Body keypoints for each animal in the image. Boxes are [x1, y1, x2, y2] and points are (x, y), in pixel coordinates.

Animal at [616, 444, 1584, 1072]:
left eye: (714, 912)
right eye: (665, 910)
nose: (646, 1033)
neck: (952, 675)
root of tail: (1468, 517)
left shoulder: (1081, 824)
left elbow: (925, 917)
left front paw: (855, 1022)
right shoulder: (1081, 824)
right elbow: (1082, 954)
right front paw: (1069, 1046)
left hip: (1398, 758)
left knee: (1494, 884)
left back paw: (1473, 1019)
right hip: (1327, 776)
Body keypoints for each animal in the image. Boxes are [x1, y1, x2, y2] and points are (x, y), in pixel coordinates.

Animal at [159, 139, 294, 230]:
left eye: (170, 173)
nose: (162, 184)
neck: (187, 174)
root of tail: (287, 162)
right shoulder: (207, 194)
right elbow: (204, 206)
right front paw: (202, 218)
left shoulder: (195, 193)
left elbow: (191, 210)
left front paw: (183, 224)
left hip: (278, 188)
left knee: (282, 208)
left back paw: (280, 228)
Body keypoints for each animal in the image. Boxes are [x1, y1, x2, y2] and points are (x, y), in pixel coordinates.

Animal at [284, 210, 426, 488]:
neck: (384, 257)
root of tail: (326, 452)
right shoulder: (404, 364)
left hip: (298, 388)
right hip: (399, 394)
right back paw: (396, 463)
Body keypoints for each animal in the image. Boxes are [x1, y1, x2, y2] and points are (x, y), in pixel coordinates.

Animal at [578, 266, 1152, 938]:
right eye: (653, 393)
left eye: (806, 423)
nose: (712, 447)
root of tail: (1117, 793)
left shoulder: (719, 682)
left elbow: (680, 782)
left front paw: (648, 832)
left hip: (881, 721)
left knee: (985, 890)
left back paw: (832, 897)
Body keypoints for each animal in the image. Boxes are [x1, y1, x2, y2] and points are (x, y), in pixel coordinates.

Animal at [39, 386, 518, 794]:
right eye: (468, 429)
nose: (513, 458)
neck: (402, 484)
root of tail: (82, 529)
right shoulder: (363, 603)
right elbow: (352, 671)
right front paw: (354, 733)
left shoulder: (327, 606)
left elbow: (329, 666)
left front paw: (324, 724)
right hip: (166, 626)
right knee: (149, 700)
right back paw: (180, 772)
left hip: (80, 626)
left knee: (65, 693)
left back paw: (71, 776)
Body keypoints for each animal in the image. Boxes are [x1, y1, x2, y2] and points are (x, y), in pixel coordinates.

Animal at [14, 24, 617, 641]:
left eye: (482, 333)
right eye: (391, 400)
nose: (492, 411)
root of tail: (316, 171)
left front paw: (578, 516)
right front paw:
◇ ◇ ◇ ◇ ◇ ◇ ◇
*WHAT YOU SHOULD DO*.
Each entry shown above must be retyped word for word.

*ANSWER FOR THIS EXERCISE*.
Body keypoints for each animal in the image. Boxes are [x1, y1, x2, y2] and points are (x, y), in pixel coordinates.

Animal at [616, 444, 1584, 1072]:
left eye: (714, 912)
right eye: (665, 910)
nose: (646, 1033)
neck: (952, 675)
root of tail: (1468, 517)
left shoulder: (1081, 824)
left elbow: (925, 917)
left front paw: (855, 1022)
right shoulder: (1081, 824)
right elbow: (1082, 954)
right front paw: (1069, 1046)
left hip: (1398, 758)
left knee: (1494, 884)
left back paw: (1473, 1019)
right hip: (1327, 776)
Body keypoints for each animal in the image. Boxes are [x1, y1, x2, y2] and points are (x, y), in pixel coordinates.

Animal at [159, 139, 294, 230]:
left eye: (170, 173)
nose: (162, 184)
neck: (187, 174)
root of tail: (287, 162)
right shoulder: (207, 194)
right elbow: (204, 206)
right front paw: (202, 218)
left shoulder: (195, 193)
left elbow: (191, 210)
left front paw: (183, 224)
left hip: (278, 188)
left knee: (282, 208)
left back paw: (280, 228)
Body keypoints for each animal in the image. Boxes are [x1, y1, x2, y2] and points are (x, y), in pixel coordinates.

Animal at [284, 210, 426, 488]:
neck: (384, 257)
root of tail: (326, 452)
right shoulder: (404, 364)
left hip: (298, 388)
right hip: (399, 394)
right back paw: (396, 463)
Body keypoints for each animal in the image. Boxes are [x1, y1, x2, y2] and points are (x, y), in pixel coordinates.

Animal at [578, 266, 1152, 938]:
right eye: (653, 393)
left eye: (806, 423)
nose: (712, 447)
root of tail: (1117, 793)
left shoulder: (719, 682)
left elbow: (680, 782)
left front paw: (648, 832)
left hip: (881, 721)
left knee: (985, 890)
left back paw: (832, 897)
Body keypoints for each animal in the image. Boxes are [x1, y1, x2, y2] and points are (x, y), in pixel coordinates.

Animal at [39, 386, 518, 794]:
right eye: (468, 429)
nose: (513, 458)
neck: (402, 484)
root of tail: (82, 529)
right shoulder: (363, 603)
right elbow: (352, 671)
right front paw: (354, 733)
left shoulder: (327, 606)
left elbow: (329, 666)
left front paw: (324, 724)
right hip: (166, 626)
right knee: (149, 700)
right back paw: (180, 772)
left hip: (80, 626)
left knee: (65, 693)
left back paw: (71, 776)
Body keypoints for each animal in the image. Boxes are [x1, y1, x2, y2] and points are (x, y), in pixel coordinates.

Animal at [14, 24, 617, 641]:
left eye: (482, 333)
right eye: (391, 400)
nose: (492, 411)
root of tail: (316, 171)
left front paw: (578, 516)
right front paw:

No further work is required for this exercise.